-- Reading text --
15 Comments
User's avatar
jozsef's avatar

Thank you very much!

It's good to see, there is someone who pays appropriate attention to analyze hardwares in depth.

David. Hellyx's avatar

Interesting observation...

"CP is very slow on GFX12 and parsing the packet header is the main bottleneck. Using paired context regs reduce the number of packet headers and it should be more optimal.

It doesn't seem worth when only one context reg is emitted (one packet header and same number of DWORDS) or when consecutive context regs are emitted (would increase the number of DWORDS)."

https://www.phoronix.com/news/AMD-RDNA4-Paired-Context-Regs

Dante Fr.'s avatar

They implemented all these optimizations that brought the architecture close to Nvidia in most aspects—will UDNA discard all that, or is it just a minor upgrade, besides the addition of matrix cores?

Nathan Gabriel's avatar

Anyone have a recommendation for explanations of writing code for the GPU that understands the hardware at this level of precision? I don't have to do anything super complex but I do want to be able to take advantage of the GPU's bandwidth and I don't mind working out the function at a register by register level

Chester Lam's avatar

Usually GPUs aren't coded in assembly because GPU ISAs are vastly different across manufacturers and even different between GPU generations.

People usually go in via a high level compute API like OpenCL, CUDA, etc and don't touch assembly or intrinsics unless performance is extremely critical and the code will only run on known hardware.

Fredrik Tolf's avatar

I must admit the whole thing sounds unnecessarily complicated to me. Wouldn't it be much simpler and easier to just have the sections with different VGPR usage run as separate kernels, with software-managed queues in between? What does this hardware-based approach offer over that?

Chester Lam's avatar

Avoids kernel launch latency and having to spill/reload register contents between kernel launches

Ken Esler's avatar

Great article and quite interesting. One minor technical point: you mention that NVIDIA's register file size is 64 kB, but the specs note that it is 64k 32-bit registers, i.e. 256 kB.

-- Information provided --
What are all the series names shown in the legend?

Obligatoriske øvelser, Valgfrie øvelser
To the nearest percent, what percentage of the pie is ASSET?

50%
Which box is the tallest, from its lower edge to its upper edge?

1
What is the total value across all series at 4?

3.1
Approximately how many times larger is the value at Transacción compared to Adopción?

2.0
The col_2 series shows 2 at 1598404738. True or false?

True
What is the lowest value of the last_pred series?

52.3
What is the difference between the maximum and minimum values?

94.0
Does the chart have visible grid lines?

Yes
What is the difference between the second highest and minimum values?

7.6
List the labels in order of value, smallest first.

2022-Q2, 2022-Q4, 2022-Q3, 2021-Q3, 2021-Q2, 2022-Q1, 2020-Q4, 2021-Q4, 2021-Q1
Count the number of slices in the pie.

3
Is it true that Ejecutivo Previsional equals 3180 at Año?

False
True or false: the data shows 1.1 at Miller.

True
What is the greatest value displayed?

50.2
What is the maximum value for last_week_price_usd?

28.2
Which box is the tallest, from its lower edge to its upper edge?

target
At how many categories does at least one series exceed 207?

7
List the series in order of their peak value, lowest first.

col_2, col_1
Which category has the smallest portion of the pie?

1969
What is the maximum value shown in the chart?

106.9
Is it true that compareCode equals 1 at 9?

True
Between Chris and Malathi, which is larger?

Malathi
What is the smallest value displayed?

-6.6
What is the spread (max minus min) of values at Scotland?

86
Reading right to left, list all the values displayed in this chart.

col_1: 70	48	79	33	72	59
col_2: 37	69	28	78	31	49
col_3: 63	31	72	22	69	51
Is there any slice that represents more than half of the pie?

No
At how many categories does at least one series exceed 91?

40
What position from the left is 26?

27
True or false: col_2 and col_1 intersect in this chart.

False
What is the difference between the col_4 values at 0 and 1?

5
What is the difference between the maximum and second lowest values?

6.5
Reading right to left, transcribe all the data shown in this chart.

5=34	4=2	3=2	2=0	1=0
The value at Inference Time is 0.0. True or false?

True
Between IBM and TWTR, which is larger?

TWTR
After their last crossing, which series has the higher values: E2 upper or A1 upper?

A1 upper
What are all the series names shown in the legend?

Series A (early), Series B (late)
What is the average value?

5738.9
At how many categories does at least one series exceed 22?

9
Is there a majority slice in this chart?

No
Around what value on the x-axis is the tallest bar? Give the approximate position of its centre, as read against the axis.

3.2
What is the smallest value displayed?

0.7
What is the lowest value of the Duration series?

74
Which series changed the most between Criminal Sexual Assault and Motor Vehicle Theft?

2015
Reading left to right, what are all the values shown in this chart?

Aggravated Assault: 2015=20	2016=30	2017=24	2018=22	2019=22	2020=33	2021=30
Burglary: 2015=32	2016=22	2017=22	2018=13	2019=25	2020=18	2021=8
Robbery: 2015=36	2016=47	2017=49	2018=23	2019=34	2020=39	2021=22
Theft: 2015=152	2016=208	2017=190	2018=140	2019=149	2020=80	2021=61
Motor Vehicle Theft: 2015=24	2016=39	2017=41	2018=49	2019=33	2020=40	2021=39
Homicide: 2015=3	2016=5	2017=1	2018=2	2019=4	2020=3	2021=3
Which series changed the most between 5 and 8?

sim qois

-- Study questions --
- A) Say whether each of these statements agrees with the GPU comment thread. Answer yes or no for each, and quote the words from the thread that settle it: (i) One commenter says GPUs are usually coded in assembly. (ii) One commenter says NVIDIA's register file holds 64k 32-bit registers, which comes to 256 kB. (iii) The quoted note says paired context regs are worthwhile when only one context reg is emitted.
- B) Pick up the GPU comment thread after its last comment and write what comes next.

-- Written answers --
- A)
(i) No: "Usually GPUs aren't coded in assembly because GPU ISAs are vastly different across manufacturers and even different between GPU generations."
(ii) Yes: "the specs note that it is 64k 32-bit registers, i.e. 256 kB."
(iii) No: "It doesn't seem worth when only one context reg is emitted (one packet header and same number of DWORDS)"

- B)
"The register file size is 64K 32-bit registers per SM." Did I misunderstand your accounting?

Chester Lam's avatar

Per register file instance, so per processing block or SMSP within a SM. A SM has 4x 64 KB register files

Ken Esler's avatar

I suspected I misunderstood -- thanks for the clarification! I was a surprised at the disparity in the register file sizes between AMD and NVIDIA. I suppose NVIDIA's architecture relies more on the relatively large L1 cache for register spills, allowing the compiler to allocate fewer registers to maintain occupancy while maintaining reasonable performance. In contrast, as I understand it, RDNA 4's L1 is read-only, so any spilling would have to be serviced by L2 at higher cost. I'm curious which strategy is more effective.

jozsef's avatar

One SM contains 4 subpartion, so one subpartion contains 256/4 = 64 kb of register file. In this article the register file size per simd was mentioned not per CU or SM.

jozsef's avatar

More precisely up to blackwell nvidia had 2 16 lane wide simd per sm partion, and each of this used the same 64 kb register. Now if i know correctly blackwell has 1 32 lane wide fp32 simd per subpartion.

Erik Stubblebine's avatar

Thank you for making me a little smarter.

jozsef's avatar

And also a question: Is there a cache tag like memory to track avaliable register blocks?

jozsef's avatar

Thanks for answears!